Il n’est évidemment pas question de confondre les axiomes idéologiques de la géopolitique avec les catégories économiques réelles de la géographie politique. Il va sans dire que toute analyse ou planning stratégique doit tenir compte de notions comme la position géographique, l’espace, les frontières, la constitution du sol, les voies de transports naturelles, la densité de population, les pays voisins, etc.

Mackinder, le père de la géopolitique

En suivant l’itinéraire d’Halford Mackinder, on peut suivre très précisément la mise en oeuvre opérationnelle des concepts géopolitiques dans la politique étrangère de l’Angleterre, dès la fin du XIXème siècle. Les dirigeants britanniques reconnaissaient alors que la puissance économique, scientifique, et aussi militaire de leur empire s’affaiblissait par rapport à celle des Etats-Unis, d’une part, et celle de l’Europe continentale (Allemagne, Russie, France) d’autre part. L’oligarchie britannique décida en conséquence d’élaborer un nouvel impérialisme autour d’un groupe constitué entre autres de Cecil Rhodes, lord Milner, lord Grey et lord Rothschild. Baptisé le « kindergarden » (jardin d’enfant) de Milner, le groupe comptait également dans ses rangs Halford Mackinder.

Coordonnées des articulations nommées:
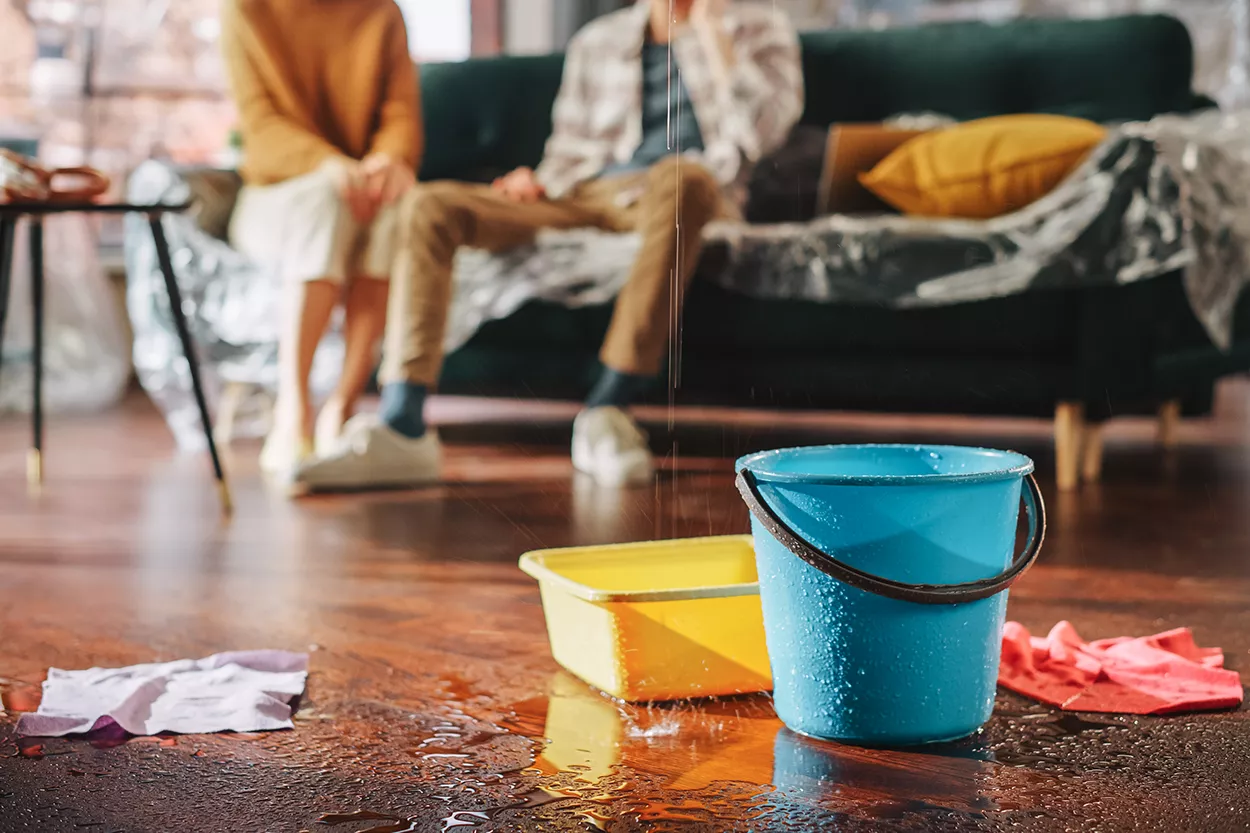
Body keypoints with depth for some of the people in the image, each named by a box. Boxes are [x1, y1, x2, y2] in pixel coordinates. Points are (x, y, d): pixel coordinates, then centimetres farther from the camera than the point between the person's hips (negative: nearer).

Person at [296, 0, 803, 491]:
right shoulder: (596, 43, 24)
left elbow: (760, 133, -5)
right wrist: (541, 182, 1)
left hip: (690, 192, -4)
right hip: (585, 195, 4)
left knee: (678, 176, -42)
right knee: (429, 205, -16)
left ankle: (606, 411, -42)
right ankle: (401, 429, -31)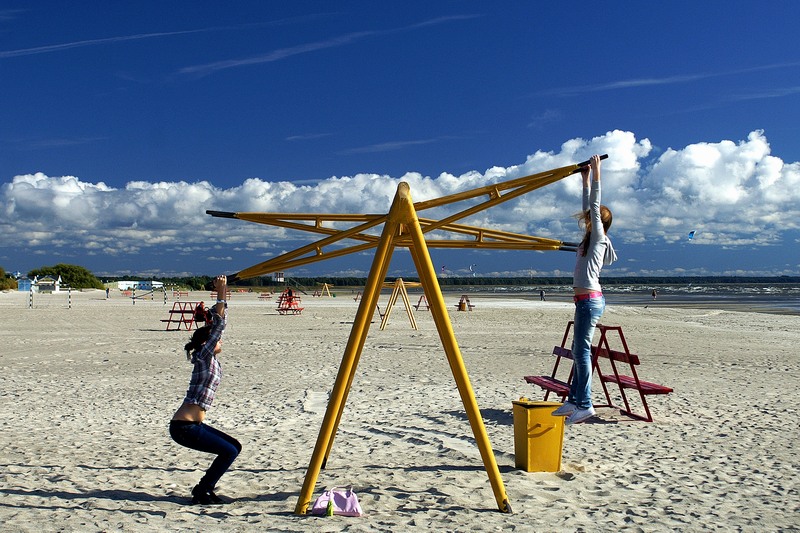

> **CONSIGNES DE L'EXERCICE**:
a - Résumez en deux phrases le texte sur Mackinder et la géopolitique.
b - Reproduisez le passage du texte sur Mackinder et la géopolitique qui débute aux mots « Mackinder, le père » et s'achève après les mots « rangs Halford Mackinder. ».

> **RÉSULTATS DE L'EXERCICE**:
a - Le texte distingue les axiomes idéologiques de la géopolitique des catégories économiques réelles de la géographie politique, dont toute analyse ou planification stratégique doit tenir compte. Il expose qu'à la fin du XIXe siècle, constatant l'affaiblissement de leur empire face aux États-Unis et à l'Europe continentale, les dirigeants britanniques entreprirent d'élaborer un nouvel impérialisme autour d'un groupe, le « kindergarden » de Milner, qui comptait notamment Halford Mackinder.

b -
Mackinder, le père de la géopolitique

En suivant l’itinéraire d’Halford Mackinder, on peut suivre très précisément la mise en oeuvre opérationnelle des concepts géopolitiques dans la politique étrangère de l’Angleterre, dès la fin du XIXème siècle. Les dirigeants britanniques reconnaissaient alors que la puissance économique, scientifique, et aussi militaire de leur empire s’affaiblissait par rapport à celle des Etats-Unis, d’une part, et celle de l’Europe continentale (Allemagne, Russie, France) d’autre part. L’oligarchie britannique décida en conséquence d’élaborer un nouvel impérialisme autour d’un groupe constitué entre autres de Cecil Rhodes, lord Milner, lord Grey et lord Rothschild. Baptisé le « kindergarden » (jardin d’enfant) de Milner, le groupe comptait également dans ses rangs Halford Mackinder.